WHAT TO PRODUCE:
Your answer should consist of the lines in the data below that contain "vanilla".

Saved data entries:
BEGIN
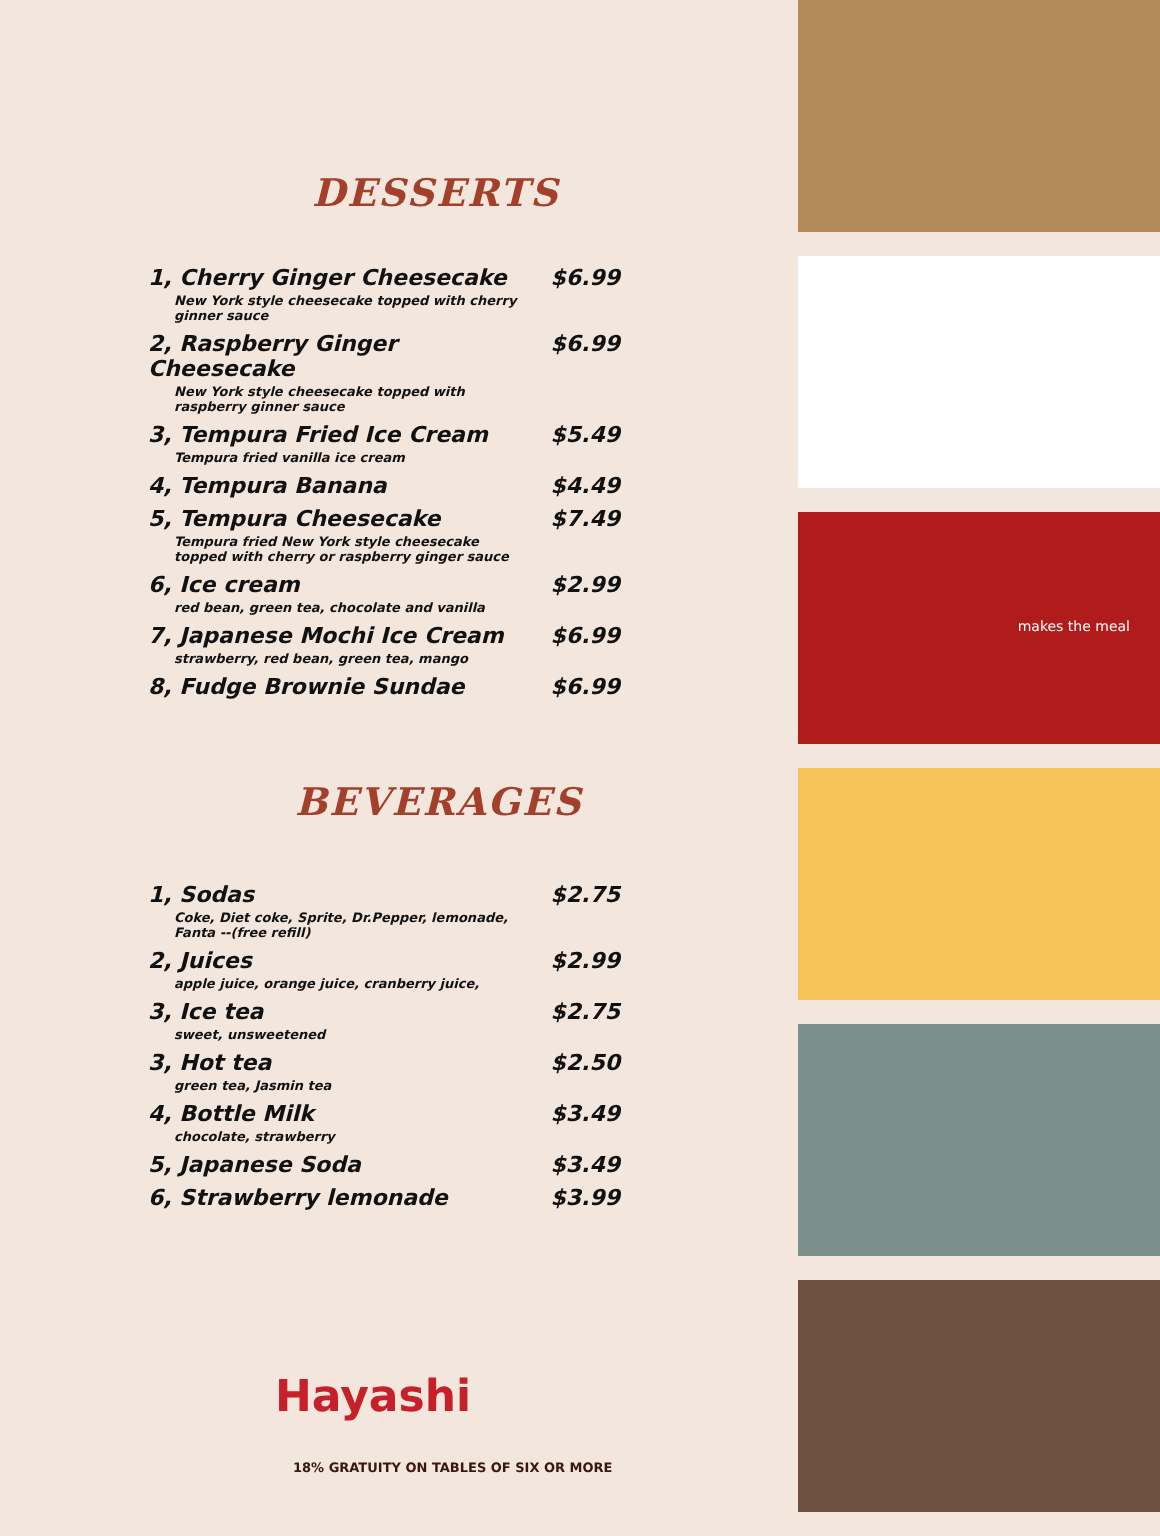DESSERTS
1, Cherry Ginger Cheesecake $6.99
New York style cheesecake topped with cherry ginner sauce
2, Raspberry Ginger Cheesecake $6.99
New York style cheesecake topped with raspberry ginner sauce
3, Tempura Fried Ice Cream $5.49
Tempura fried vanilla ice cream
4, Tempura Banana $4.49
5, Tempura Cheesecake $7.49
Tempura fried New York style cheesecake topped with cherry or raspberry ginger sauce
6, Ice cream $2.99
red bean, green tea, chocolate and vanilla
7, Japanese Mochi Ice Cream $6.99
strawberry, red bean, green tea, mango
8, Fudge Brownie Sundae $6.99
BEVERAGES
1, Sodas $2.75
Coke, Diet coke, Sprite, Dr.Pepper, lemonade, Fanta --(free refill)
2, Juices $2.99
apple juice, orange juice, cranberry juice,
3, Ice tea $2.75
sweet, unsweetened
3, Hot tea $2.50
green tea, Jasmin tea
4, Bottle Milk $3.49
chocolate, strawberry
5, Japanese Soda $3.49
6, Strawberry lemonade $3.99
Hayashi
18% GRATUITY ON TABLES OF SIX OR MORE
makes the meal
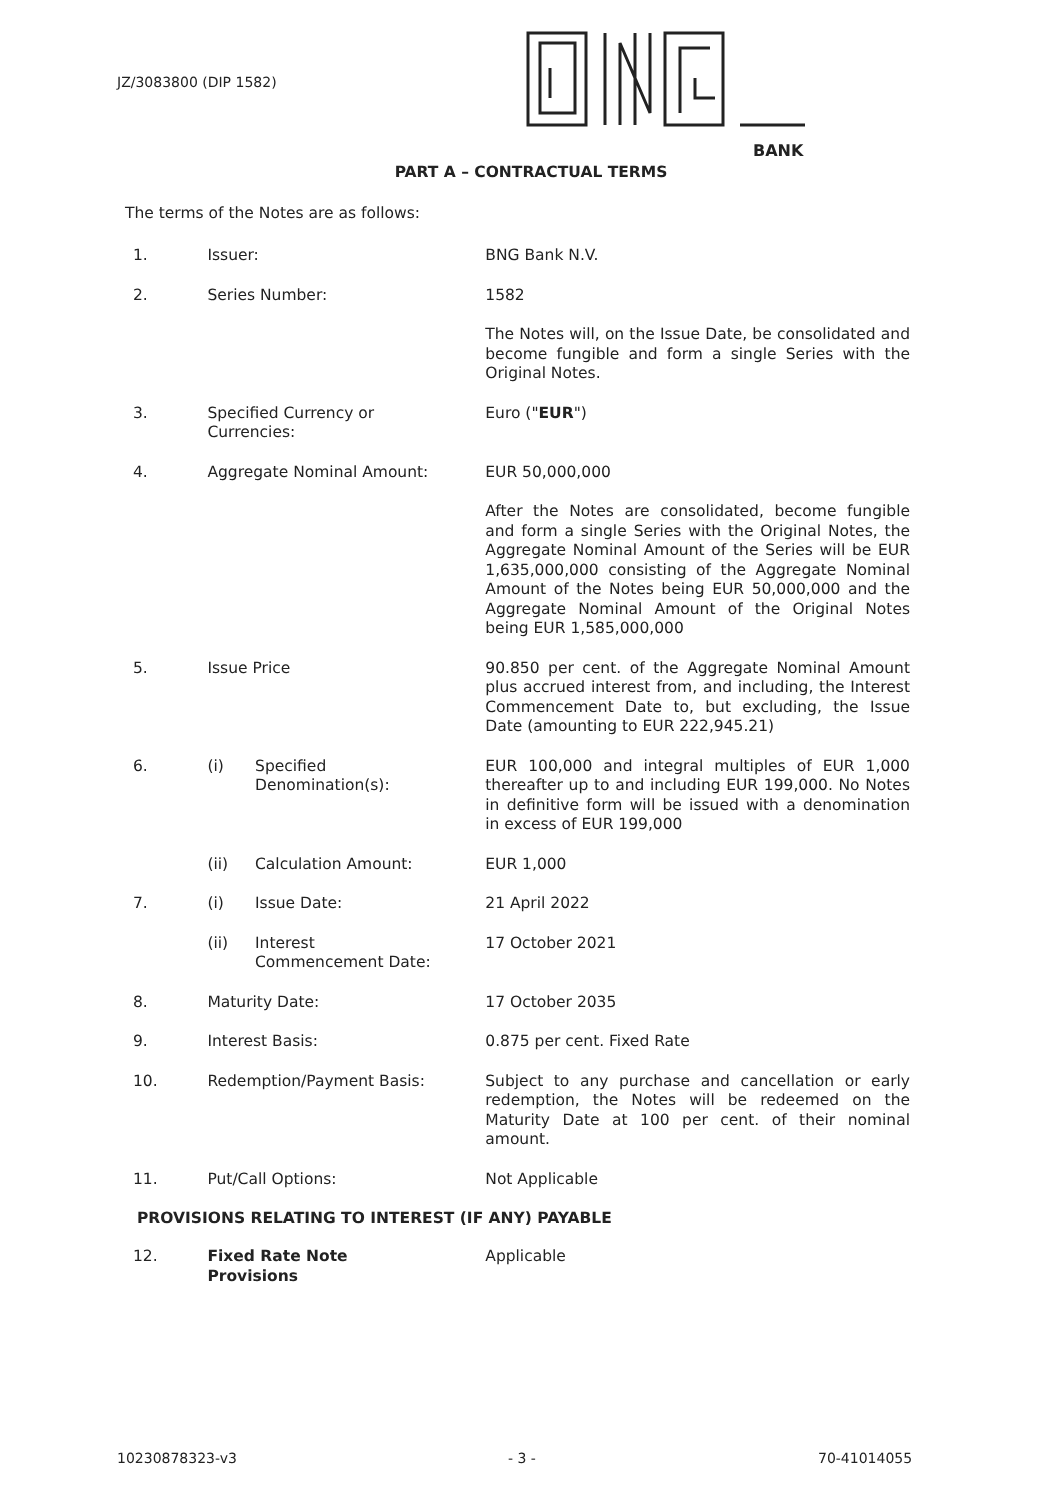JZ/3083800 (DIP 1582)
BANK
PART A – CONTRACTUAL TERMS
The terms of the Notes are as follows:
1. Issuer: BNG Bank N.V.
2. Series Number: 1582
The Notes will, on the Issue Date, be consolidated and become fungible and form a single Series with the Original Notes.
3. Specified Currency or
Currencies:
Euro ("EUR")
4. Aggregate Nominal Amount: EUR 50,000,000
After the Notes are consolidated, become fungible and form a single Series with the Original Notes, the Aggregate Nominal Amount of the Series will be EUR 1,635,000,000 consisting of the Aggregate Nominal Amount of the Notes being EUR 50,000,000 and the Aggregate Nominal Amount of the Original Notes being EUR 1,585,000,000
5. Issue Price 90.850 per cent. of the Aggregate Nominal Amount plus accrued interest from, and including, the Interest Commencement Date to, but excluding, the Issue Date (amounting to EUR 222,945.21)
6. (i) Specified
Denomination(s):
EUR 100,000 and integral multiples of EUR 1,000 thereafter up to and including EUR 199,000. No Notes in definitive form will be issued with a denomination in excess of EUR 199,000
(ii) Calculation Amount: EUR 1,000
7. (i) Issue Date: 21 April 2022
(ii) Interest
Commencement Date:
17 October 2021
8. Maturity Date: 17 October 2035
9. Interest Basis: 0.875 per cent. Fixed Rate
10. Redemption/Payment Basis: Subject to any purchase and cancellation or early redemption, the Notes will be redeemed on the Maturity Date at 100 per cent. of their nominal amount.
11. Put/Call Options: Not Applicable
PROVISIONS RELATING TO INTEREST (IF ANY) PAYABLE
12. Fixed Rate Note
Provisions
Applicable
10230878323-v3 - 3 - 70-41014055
END
ANSWER:
Tempura fried vanilla ice cream
red bean, green tea, chocolate and vanilla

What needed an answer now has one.